**Task directions:** Restate the entries word for word, leaving nothing out.

╭─ Dataset

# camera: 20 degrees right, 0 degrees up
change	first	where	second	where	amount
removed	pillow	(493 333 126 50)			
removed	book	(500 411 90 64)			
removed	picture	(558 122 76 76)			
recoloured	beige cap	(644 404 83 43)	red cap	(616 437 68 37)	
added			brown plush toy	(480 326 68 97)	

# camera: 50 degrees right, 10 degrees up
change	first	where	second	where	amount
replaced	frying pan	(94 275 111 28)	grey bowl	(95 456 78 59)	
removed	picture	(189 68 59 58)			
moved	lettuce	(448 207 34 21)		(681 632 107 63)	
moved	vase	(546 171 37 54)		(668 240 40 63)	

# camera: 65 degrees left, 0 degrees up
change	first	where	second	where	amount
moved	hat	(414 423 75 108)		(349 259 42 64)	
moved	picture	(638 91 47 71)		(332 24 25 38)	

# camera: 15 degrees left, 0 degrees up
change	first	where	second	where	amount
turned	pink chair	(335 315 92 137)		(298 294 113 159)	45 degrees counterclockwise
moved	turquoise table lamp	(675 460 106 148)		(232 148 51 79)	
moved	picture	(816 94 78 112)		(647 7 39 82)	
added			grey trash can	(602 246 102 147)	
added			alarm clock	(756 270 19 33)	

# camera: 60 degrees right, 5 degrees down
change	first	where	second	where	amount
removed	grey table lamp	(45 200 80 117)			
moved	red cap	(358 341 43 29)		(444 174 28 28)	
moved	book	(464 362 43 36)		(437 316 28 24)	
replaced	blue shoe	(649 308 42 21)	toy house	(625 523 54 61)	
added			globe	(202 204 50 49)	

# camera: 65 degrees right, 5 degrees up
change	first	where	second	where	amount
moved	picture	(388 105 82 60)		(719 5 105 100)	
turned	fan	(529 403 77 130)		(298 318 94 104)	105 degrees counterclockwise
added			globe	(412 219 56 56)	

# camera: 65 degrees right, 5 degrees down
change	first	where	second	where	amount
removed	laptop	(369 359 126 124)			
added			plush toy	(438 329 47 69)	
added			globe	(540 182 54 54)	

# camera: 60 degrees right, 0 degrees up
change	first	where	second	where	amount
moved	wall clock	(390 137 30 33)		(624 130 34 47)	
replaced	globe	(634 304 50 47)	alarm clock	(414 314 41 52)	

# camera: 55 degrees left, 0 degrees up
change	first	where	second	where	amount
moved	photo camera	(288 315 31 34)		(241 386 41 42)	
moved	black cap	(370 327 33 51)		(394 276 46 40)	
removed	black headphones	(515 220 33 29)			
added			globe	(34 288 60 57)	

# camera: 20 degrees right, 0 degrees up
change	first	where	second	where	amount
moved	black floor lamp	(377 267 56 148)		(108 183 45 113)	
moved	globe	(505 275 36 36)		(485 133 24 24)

╰─

**Worked solution:**
# camera: 20 degrees right, 0 degrees up
change	first	where	second	where	amount
removed	pillow	(493 333 126 50)			
removed	book	(500 411 90 64)			
removed	picture	(558 122 76 76)			
recoloured	beige cap	(644 404 83 43)	red cap	(616 437 68 37)	
added			brown plush toy	(480 326 68 97)	

# camera: 50 degrees right, 10 degrees up
change	first	where	second	where	amount
replaced	frying pan	(94 275 111 28)	grey bowl	(95 456 78 59)	
removed	picture	(189 68 59 58)			
moved	lettuce	(448 207 34 21)		(681 632 107 63)	
moved	vase	(546 171 37 54)		(668 240 40 63)	

# camera: 65 degrees left, 0 degrees up
change	first	where	second	where	amount
moved	hat	(414 423 75 108)		(349 259 42 64)	
moved	picture	(638 91 47 71)		(332 24 25 38)	

# camera: 15 degrees left, 0 degrees up
change	first	where	second	where	amount
turned	pink chair	(335 315 92 137)		(298 294 113 159)	45 degrees counterclockwise
moved	turquoise table lamp	(675 460 106 148)		(232 148 51 79)	
moved	picture	(816 94 78 112)		(647 7 39 82)	
added			grey trash can	(602 246 102 147)	
added			alarm clock	(756 270 19 33)	

# camera: 60 degrees right, 5 degrees down
change	first	where	second	where	amount
removed	grey table lamp	(45 200 80 117)			
moved	red cap	(358 341 43 29)		(444 174 28 28)	
moved	book	(464 362 43 36)		(437 316 28 24)	
replaced	blue shoe	(649 308 42 21)	toy house	(625 523 54 61)	
added			globe	(202 204 50 49)	

# camera: 65 degrees right, 5 degrees up
change	first	where	second	where	amount
moved	picture	(388 105 82 60)		(719 5 105 100)	
turned	fan	(529 403 77 130)		(298 318 94 104)	105 degrees counterclockwise
added			globe	(412 219 56 56)	

# camera: 65 degrees right, 5 degrees down
change	first	where	second	where	amount
removed	laptop	(369 359 126 124)			
added			plush toy	(438 329 47 69)	
added			globe	(540 182 54 54)	

# camera: 60 degrees right, 0 degrees up
change	first	where	second	where	amount
moved	wall clock	(390 137 30 33)		(624 130 34 47)	
replaced	globe	(634 304 50 47)	alarm clock	(414 314 41 52)	

# camera: 55 degrees left, 0 degrees up
change	first	where	second	where	amount
moved	photo camera	(288 315 31 34)		(241 386 41 42)	
moved	black cap	(370 327 33 51)		(394 276 46 40)	
removed	black headphones	(515 220 33 29)			
added			globe	(34 288 60 57)	

# camera: 20 degrees right, 0 degrees up
change	first	where	second	where	amount
moved	black floor lamp	(377 267 56 148)		(108 183 45 113)	
moved	globe	(505 275 36 36)		(485 133 24 24)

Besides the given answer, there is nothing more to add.